▸ To be done
Please extract every line in the rows below that contains the string "kern". Case counts, so uppercase and lowercase letters do not match each other.

▸ Entries
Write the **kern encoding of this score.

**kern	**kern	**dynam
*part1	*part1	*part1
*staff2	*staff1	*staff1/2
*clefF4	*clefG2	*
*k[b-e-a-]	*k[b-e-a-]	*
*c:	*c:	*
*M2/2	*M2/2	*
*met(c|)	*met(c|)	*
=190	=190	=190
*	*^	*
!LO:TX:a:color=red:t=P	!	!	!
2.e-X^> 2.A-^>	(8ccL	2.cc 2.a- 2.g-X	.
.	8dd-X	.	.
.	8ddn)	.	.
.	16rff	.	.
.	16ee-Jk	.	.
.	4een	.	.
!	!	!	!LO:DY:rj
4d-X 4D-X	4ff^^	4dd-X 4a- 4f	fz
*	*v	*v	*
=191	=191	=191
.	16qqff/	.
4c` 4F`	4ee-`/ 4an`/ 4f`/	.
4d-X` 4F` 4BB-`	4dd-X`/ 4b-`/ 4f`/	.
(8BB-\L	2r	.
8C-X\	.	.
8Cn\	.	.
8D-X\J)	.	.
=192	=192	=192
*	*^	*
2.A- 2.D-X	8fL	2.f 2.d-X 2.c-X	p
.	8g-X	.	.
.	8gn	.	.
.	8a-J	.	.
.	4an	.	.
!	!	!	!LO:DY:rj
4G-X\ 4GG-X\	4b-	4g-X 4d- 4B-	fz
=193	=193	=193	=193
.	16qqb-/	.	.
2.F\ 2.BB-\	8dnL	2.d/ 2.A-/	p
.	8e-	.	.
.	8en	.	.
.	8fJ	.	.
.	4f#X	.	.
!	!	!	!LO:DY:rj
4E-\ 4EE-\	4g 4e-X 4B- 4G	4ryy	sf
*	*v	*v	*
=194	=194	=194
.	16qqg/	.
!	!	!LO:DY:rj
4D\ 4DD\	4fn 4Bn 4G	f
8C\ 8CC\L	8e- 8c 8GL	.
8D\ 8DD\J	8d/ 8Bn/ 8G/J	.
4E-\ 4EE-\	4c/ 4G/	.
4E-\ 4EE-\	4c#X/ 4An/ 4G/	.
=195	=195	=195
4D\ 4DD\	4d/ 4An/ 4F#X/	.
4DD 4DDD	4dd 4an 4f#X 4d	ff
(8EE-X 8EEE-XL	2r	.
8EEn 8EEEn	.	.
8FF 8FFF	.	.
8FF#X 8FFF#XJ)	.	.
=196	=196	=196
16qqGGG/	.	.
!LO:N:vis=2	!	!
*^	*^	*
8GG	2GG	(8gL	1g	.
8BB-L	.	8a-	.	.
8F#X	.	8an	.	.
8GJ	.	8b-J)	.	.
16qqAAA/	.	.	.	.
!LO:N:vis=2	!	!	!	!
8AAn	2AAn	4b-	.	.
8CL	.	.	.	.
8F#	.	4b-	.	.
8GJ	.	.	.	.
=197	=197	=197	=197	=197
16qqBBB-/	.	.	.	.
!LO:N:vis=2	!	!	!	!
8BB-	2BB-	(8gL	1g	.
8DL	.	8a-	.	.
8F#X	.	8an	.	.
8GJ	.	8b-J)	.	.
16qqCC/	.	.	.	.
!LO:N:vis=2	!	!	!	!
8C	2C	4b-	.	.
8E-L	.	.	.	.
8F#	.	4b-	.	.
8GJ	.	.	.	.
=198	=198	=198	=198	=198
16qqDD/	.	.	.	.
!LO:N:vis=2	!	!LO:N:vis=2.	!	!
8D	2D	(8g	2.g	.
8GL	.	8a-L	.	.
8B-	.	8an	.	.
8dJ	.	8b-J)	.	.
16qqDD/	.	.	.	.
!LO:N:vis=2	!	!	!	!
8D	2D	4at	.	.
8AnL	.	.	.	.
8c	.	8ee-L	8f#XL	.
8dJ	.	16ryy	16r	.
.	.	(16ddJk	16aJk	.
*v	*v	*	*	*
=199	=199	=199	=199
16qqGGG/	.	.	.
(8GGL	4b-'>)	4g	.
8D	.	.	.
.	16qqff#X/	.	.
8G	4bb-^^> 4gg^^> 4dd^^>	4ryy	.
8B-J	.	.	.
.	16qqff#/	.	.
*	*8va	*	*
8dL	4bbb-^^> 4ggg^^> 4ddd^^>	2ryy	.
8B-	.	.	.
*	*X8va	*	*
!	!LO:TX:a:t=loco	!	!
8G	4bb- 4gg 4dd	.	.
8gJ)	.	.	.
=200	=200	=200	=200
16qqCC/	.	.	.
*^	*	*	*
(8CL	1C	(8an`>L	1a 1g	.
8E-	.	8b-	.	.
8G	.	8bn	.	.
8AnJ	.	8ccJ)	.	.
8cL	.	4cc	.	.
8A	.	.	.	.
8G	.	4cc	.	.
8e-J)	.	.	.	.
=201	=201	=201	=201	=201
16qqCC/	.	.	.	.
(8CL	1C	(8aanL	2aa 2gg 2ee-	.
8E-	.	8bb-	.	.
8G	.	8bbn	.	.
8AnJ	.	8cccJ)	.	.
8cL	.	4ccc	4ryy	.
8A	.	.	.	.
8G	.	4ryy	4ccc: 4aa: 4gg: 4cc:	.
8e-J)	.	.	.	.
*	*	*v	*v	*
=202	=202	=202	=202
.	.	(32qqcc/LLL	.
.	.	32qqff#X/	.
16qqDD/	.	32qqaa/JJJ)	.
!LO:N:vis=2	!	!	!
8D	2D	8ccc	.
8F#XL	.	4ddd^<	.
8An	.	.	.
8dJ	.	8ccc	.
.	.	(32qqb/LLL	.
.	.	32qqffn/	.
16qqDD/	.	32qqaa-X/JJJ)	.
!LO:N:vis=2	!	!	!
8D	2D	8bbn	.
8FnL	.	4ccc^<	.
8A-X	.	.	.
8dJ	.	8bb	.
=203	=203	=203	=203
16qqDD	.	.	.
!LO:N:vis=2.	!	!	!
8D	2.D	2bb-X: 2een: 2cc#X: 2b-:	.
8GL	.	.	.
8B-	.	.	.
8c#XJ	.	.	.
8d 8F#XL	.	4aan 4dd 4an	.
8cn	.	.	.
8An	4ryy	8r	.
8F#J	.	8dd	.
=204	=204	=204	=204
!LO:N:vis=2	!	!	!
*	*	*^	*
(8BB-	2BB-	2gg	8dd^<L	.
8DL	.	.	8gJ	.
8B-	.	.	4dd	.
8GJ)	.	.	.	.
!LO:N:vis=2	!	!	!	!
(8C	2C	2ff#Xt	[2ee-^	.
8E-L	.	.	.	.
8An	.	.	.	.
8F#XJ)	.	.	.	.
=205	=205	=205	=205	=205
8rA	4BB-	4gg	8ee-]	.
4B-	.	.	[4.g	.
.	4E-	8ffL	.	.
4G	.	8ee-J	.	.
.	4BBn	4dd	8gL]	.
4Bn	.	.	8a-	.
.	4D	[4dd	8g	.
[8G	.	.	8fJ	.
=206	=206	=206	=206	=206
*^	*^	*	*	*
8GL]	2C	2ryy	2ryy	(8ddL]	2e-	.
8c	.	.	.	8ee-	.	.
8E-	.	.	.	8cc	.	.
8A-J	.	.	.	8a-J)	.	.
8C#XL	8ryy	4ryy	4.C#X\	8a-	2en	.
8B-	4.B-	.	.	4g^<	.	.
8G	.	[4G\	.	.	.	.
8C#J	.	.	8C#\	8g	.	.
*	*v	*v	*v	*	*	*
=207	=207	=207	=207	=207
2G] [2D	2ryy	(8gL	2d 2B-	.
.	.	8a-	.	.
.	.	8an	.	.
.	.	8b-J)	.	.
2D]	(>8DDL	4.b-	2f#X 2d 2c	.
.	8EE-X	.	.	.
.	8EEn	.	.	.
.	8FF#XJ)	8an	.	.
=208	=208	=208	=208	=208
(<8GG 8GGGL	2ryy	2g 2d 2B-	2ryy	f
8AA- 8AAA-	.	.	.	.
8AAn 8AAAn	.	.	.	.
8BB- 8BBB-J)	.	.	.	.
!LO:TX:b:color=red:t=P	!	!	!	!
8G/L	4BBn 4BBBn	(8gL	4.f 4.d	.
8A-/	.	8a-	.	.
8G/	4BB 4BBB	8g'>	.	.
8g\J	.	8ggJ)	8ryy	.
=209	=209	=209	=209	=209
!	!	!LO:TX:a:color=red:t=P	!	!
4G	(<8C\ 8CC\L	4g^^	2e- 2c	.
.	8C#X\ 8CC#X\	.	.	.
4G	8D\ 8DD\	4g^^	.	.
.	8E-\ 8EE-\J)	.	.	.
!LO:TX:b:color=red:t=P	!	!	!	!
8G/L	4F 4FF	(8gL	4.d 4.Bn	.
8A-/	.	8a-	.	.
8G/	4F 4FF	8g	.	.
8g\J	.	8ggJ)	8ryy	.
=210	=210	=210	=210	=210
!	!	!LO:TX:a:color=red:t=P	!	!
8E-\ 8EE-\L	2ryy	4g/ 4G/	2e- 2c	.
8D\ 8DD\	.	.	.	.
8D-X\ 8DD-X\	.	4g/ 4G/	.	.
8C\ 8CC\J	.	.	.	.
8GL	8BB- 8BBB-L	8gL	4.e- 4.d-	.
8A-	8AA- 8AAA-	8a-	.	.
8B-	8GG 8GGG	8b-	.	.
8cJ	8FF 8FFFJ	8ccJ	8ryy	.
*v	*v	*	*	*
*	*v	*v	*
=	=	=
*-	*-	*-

▸ Task output
Write the **kern encoding of this score.
**kern	**kern	**dynam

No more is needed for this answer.